Restaurant Name: Anticlock, Lajpat Nagar
Phone: 011 33105623
Address: 1-2 Ring Road, Lajpat Nagar 4, New Delhi India
Time: 12 Midnight – 4am, 7pm – 12 Midnight
Meals for two: Rs. 1,000
Cuisines: North Indian
Facilities: Outdoor Seating, Wifi, Table booking recommended, Live Music, Smoking Area
Anticlock, Lajpat Nagar, New Delhi: Decor
In Park Inn, built on what was once upon a time known as Vikram Hotel, Anticlock is the courtyard seating of RBG (short for Red Bar and Grill). It is open every evening from 7 pm to 4 am and is essentially a young people’s hangout place, under the stars. The menu travels across the country but the kitchen excels in Kolkata cuisine. One attraction is the surprising hours of operation: it is made for Delhi’s night owls who don’t sleep before dawn. The other attraction is the price: considering that it is in a hotel, the prices are extremely modest. The menu is concise and offers a remarkable variety of flavors from many parts of the country. It has quickly metamorphosed into an after-party venue.
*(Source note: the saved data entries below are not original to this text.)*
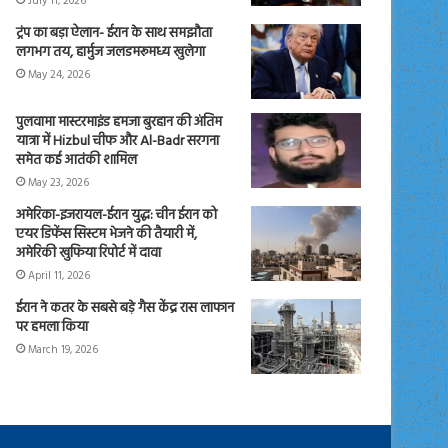
July 11, 2026
ट्रंप का बड़ा ऐलान- ईरान के साथ समझौता
लगभग तय, हार्मुज जलडमरूमध्य खुलेगा
May 24, 2026
पुलवामा मास्टरमाइंड हमजा बुरहान की अंतिम
यात्रा में Hizbul चीफ और Al-Badr सरगना
समेत कई आतंकी शामिल
May 23, 2026
अमेरिका-इजरायल-ईरान युद्ध: चीन ईरान को
एयर डिफेंस सिस्टम भेजने की तैयारी में,
अमेरिकी खुफिया रिपोर्ट में दावा
April 11, 2026
ईरान ने कतर के सबसे बड़े गैस केंद्र रास लाफान
पर हमला किया
March 19, 2026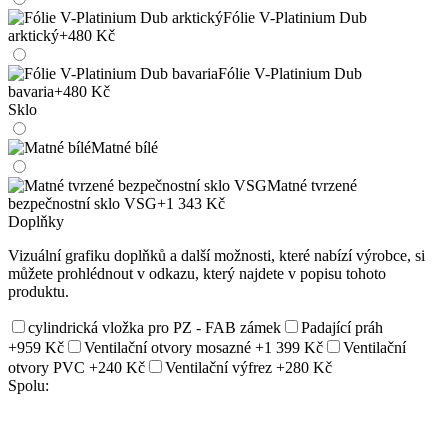
Fólie V-Platinium Dub
arktický
+480 Kč
Fólie V-Platinium Dub
bavaria
+480 Kč
Sklo
Matné bílé
Matné tvrzené
bezpečnostní sklo VSG
+1 343 Kč
Doplňky
Vizuální grafiku doplňků a další možnosti, které nabízí výrobce, si
můžete prohlédnout v odkazu, který najdete v popisu tohoto
produktu.
cylindrická vložka pro PZ - FAB zámek
Padající práh
+959 Kč
Ventilační otvory mosazné
+1 399 Kč
Ventilační
otvory PVC
+240 Kč
Ventilační výfrez
+280 Kč
Spolu: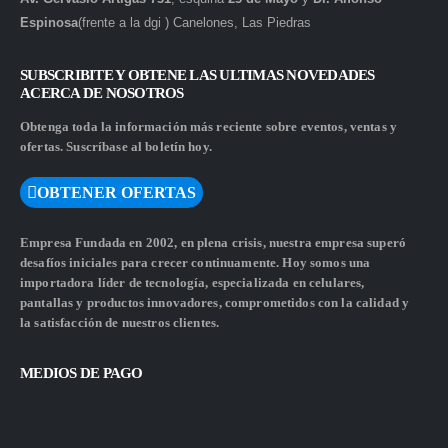
Espinosa
(frente a la dgi ) Canelones, Las Piedras
SUBSCRIBITE Y OBTENE LAS ULTIMAS NOVEDADES
ACERCA DE NOSOTROS
Obtenga toda la información más reciente sobre eventos, ventas y
ofertas. Suscríbase al boletín hoy.
OBTENER OFERTAS
Empresa Fundada en 2002, en plena crisis, nuestra empresa superó
desafíos iniciales para crecer continuamente. Hoy somos una
importadora líder de tecnología, especializada en celulares,
pantallas y productos innovadores, comprometidos con la calidad y
la satisfacción de nuestros clientes.
MEDIOS DE PAGO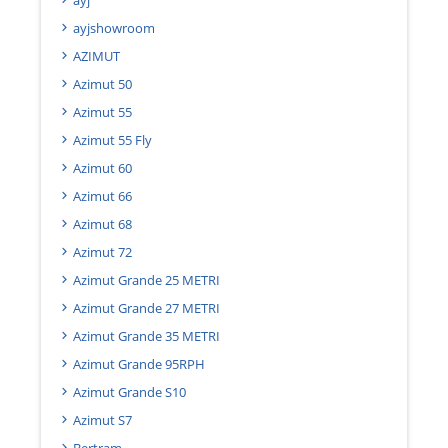
ayjshowroom
AZIMUT
Azimut 50
Azimut 55
Azimut 55 Fly
Azimut 60
Azimut 66
Azimut 68
Azimut 72
Azimut Grande 25 METRI
Azimut Grande 27 METRI
Azimut Grande 35 METRI
Azimut Grande 95RPH
Azimut Grande S10
Azimut S7
Bertram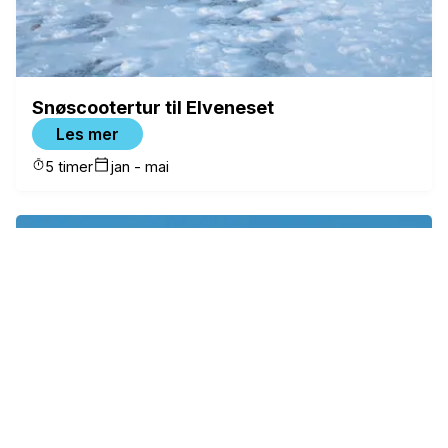
Snøscootertur til Elveneset
Les mer
5 timer
jan - mai
✕
FILTRE
Kategori
Snøscooterturer
(
6
)
Villmarksaften på Camp Barentz
(
9
)
Beltevognturer
(
10
)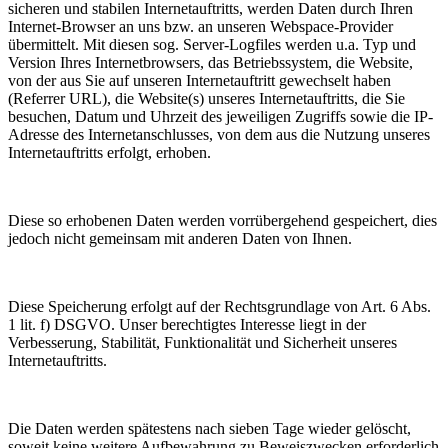
sicheren und stabilen Internetauftritts, werden Daten durch Ihren
Internet-Browser an uns bzw. an unseren Webspace-Provider
übermittelt. Mit diesen sog. Server-Logfiles werden u.a. Typ und
Version Ihres Internetbrowsers, das Betriebssystem, die Website,
von der aus Sie auf unseren Internetauftritt gewechselt haben
(Referrer URL), die Website(s) unseres Internetauftritts, die Sie
besuchen, Datum und Uhrzeit des jeweiligen Zugriffs sowie die IP-
Adresse des Internetanschlusses, von dem aus die Nutzung unseres
Internetauftritts erfolgt, erhoben.
Diese so erhobenen Daten werden vorrübergehend gespeichert, dies
jedoch nicht gemeinsam mit anderen Daten von Ihnen.
Diese Speicherung erfolgt auf der Rechtsgrundlage von Art. 6 Abs.
1 lit. f) DSGVO. Unser berechtigtes Interesse liegt in der
Verbesserung, Stabilität, Funktionalität und Sicherheit unseres
Internetauftritts.
Die Daten werden spätestens nach sieben Tage wieder gelöscht,
soweit keine weitere Aufbewahrung zu Beweiszwecken erforderlich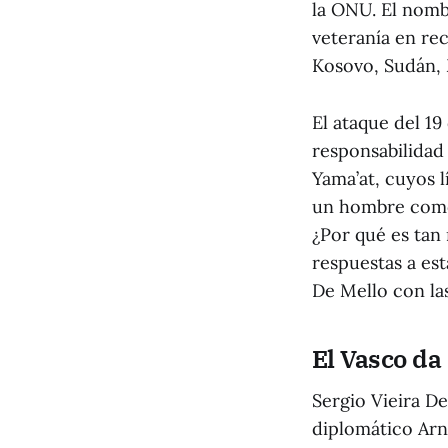
la ONU. El nomb
veteranía en re
Kosovo, Sudán,
El ataque del 1
responsabilidad
Yama’at, cuyos 
un hombre como 
¿Por qué es tan
respuestas a es
De Mello con la
El Vasco da
Sergio Vieira De
diplomático Arna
Anticlock, Lajpat Nagar, New Delhi: Food
Either the kitchen was having a bad hair day or my expectations were too high, but when I ordered vegetarian street-style momo (Rs. 225) I expected coarsely chopped vegetables and chilli garlic sauce with bits of chilli seeds and garlic in it rather than the finely minced vegetables and bottled sauce that I got.
The promised thukpa that is served alongside never arrived. Chicken kothu paratha (Rs. 295) more than made up; it oozed grated coconut roasted on the tawa on which bits of chicken and the paratha had been roasted with minimal spices, together with egg. If you’ve had this on the streets of Madurai, you’ll be struck by the similarity. The best dish of my meal was nawabi seekh kebab (Rs. 375) which was finely minced, beautifully spiced lamb with enough fat in it to render it succulent till the last morsel. Chicken rezala (Rs. 395) is where the chef is on firm ground, being from Kolkata. It is not a five star version, having more similarity to what is served in rough and ready joints across Kolkata. Pleasantly sour gravy where curd rather than cream is the dominant flavor and the scent of kewra is not prominent. The curiously named jungli lal maas (Rs. 445) combines two favorites from Rajasthan: one famously has no onions or garlic; the other one does. This has heat, tempered by half-cooked onions.
Anticlock, Lajpat Nagar, New Delhi: Plus & Minus
This place is completely unpretentious. It has a separate entrance and a separate clientele from the hotel. It is not open for lunch. It is closed every Tuesday.